Last summer, I fell victim to my longings for spontaneity and crashed a wedding. The hunt for viable festivities took guts and perseverance, but once I arrived at the venue’s floral walkway with my date for the evening, we knew our labor was worthwhile.
Inside, it seemed to be the aftermath of a rowdy affair. The drunk aunts and uncles rocked and gyrated on the edge of the dance floor with blank stares that make you want to give them a pillow and a blanket. In the middle were the three of four most passionate couples, rubbing up against each other in slow motion as the DJ spun his late night playlist of R&B songs you don’t recognize until the chorus.
My date and I stood by the fondue station, watching, eating, snapchatting and whispering to each other before joining in with the madness on the dance floor.
In the splendor of our Saturday night soiree with black folk in matching outfits, I realized the obvious: weddings are the pinnacle of celebration. When a father talks about his daughter’s future, he won’t bring up her eventual housewarming party; he’ll revel in his dream to walk her down the aisle. In the same way, there are a few obscure family members in my contact list that will probably only get a message from me if it’s to invite them to my wedding.
But weddings aren’t the only great jubilations: there’s prom night, baby showers and that one New Year’s Eve Party you’ll always remember. At the center of each is one thing: love. And I mean the romantic kind. It’s the reason we do much of what we do and go much of where we go. I wasn’t at prom for the punch; and the only people who attend a wedding reception for the fondue are the people who don’t belong there anyway.
For some of us, love is our prized possession; for the rest of us, it is the laser-pointer dot we fruitlessly chase like cats on Youtube. It’s the one thing we’ve always been told we’ll eventually have, regardless of our income, our race, our IQ or our religion. Deep down, love is what many of us want more than anything else, yet if you asked us what is was, half of us would say we weren’t sure. At its core, it’s about the most nebulous and most necessary concept known to man, so we spend our lives thinking about it.
Perhaps the most alarming element of love and its interaction with our lives is the fact that a good portion of us will find it once and for all here in Ithaca. In fact, a study by the Facebook data science team suggests that almost 30 percent of married college graduates attended the same college. Sure, there are a few stereotypically marriage-crazy schools that pull the statistic high, but I know that in my own life, most of the adults I know who attended Cornell wake up every morning next to someone they met while here.

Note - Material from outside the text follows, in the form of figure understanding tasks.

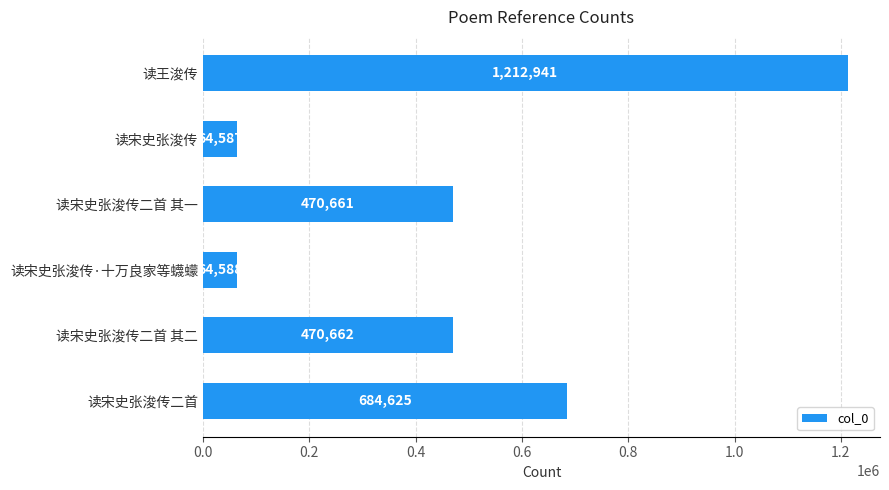

What is the minimum value shown in the chart?

64587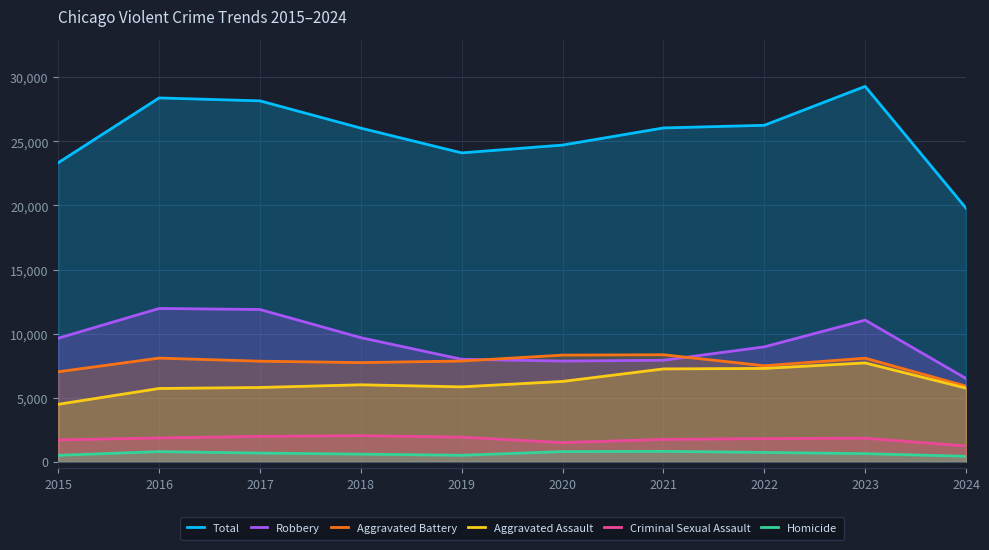

What is the difference between the maximum and minimum values in the Robbery series?

5463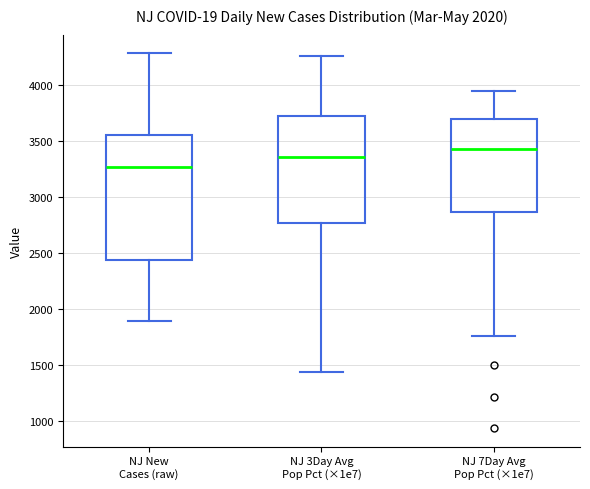

Which box's median line is the highest?

NJ 7Day Avg Pop Pct (×1e7)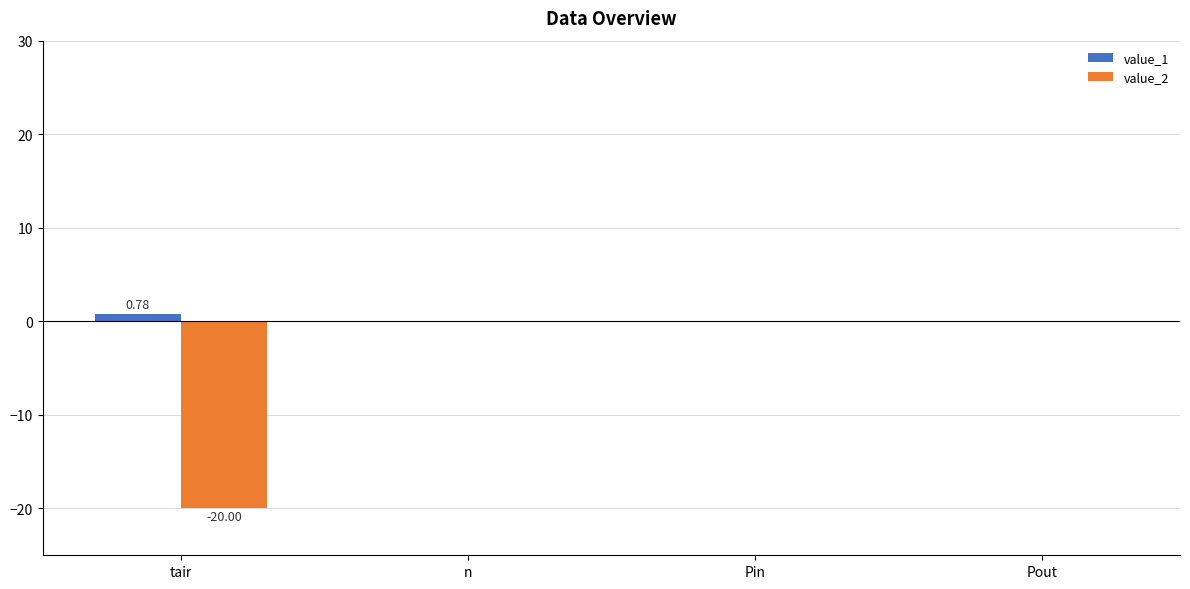

Which series has the widest spread of values?

value_2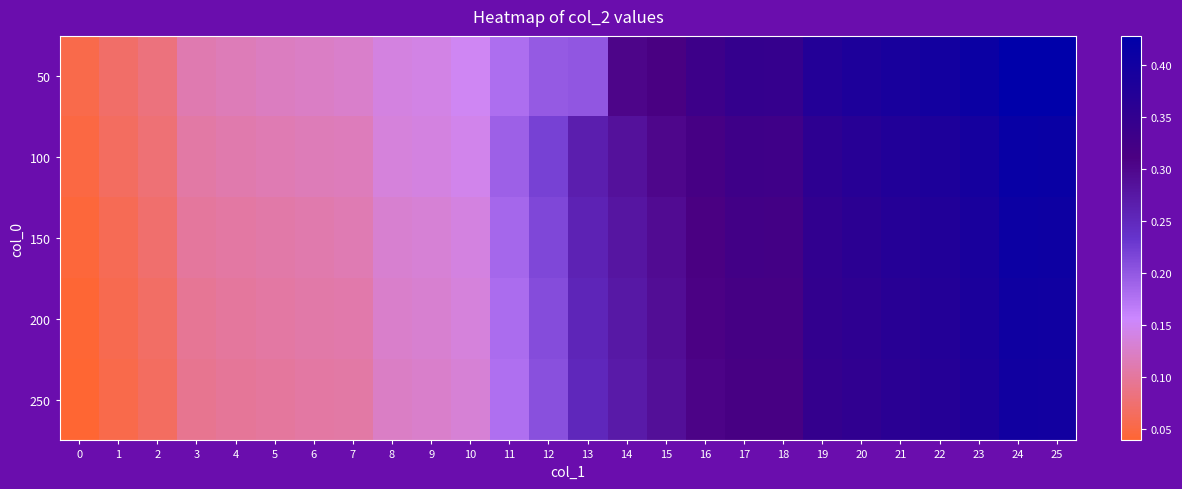

List the series in order of their overall mean, highest first.

50, 100, 150, 200, 250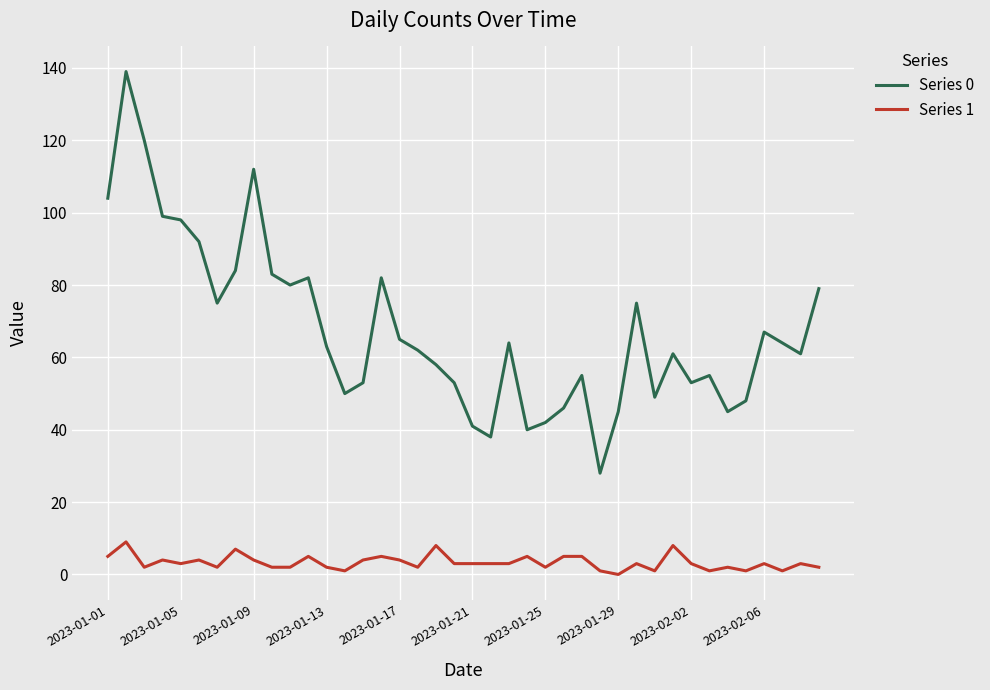

How many lines are shown in the chart?

2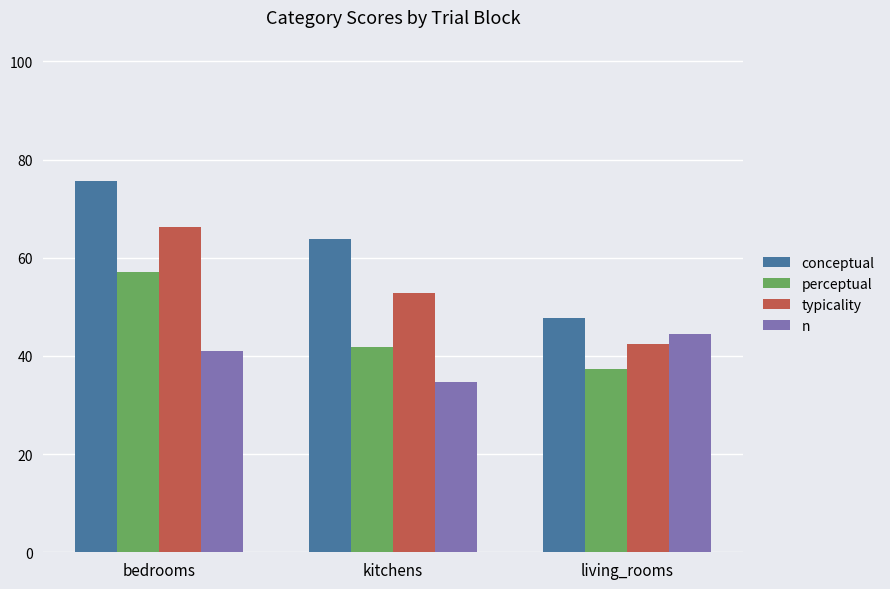

How many values in the conceptual series exceed 63?

2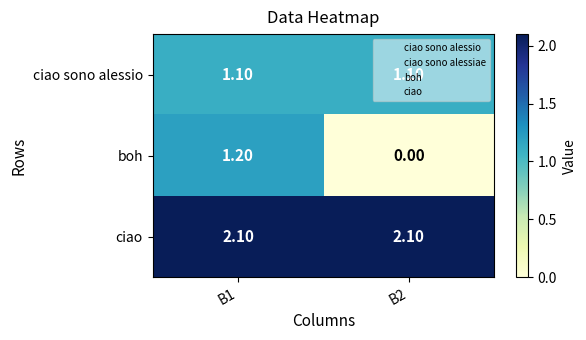

List the series in order of their overall mean, highest first.

ciao, ciao sono alessio, boh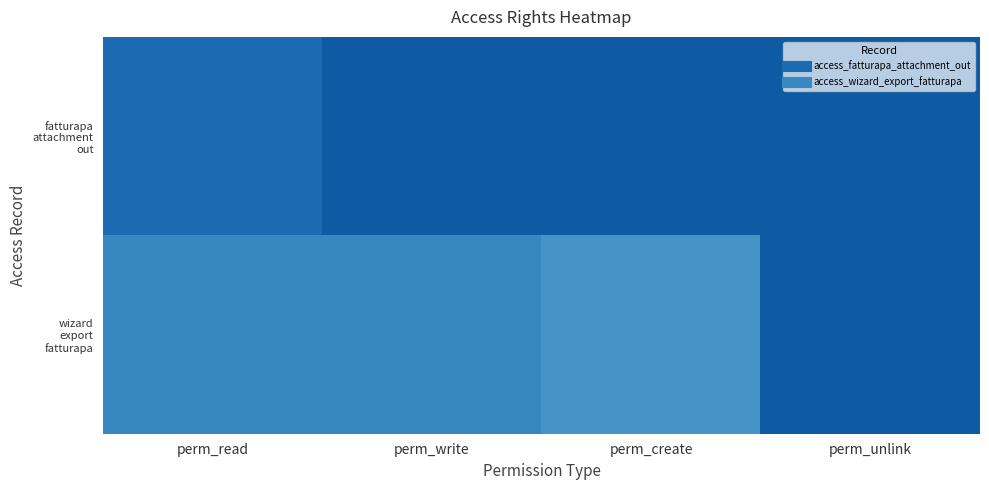

How many distinct data groups are displayed?

2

And that’s terrifying.
I don’t mean to make you impatient, or to imply that those of us who plan to marry one day are somehow missing the boat if we don’t have a prospect and a plan. My assumption is that love in itself is a coincidence, so when or if we find it must be one too. But, as I walk from hall to hall and quad to quad, I can’t help but think about it: since 1865, a lot of people have fallen in love here. And from now until whenever, a lot more will do the same.
Usually, when I write a column, I feel the need to communicate a final message — some argument or takeaway or illuminated truth to give the article meaning. All week, I’ve been grappling for that message, and now, minutes before my deadline, I still stand empty-handed. I know nothing about love that you don’t know, in fact I probably know less, so I sit in the library, typing and deleting and typing and deleting, searching the depths of my being for a pithy last paragraph.
But maybe my dumbfoundedness in itself is a message. Higher education is a celebration of the things we, as individuals and as humanity, know for sure. Here, we learn, we discover, we prove things with logic. But sometimes it’s good to remember that there are some things we don’t quite understand — things no one quite understands. Of all the advice I’ve heard about romance, the best was to never listen to advice about romance. All other recommendations, even the ones from the most credible sources, have proven themselves faulty.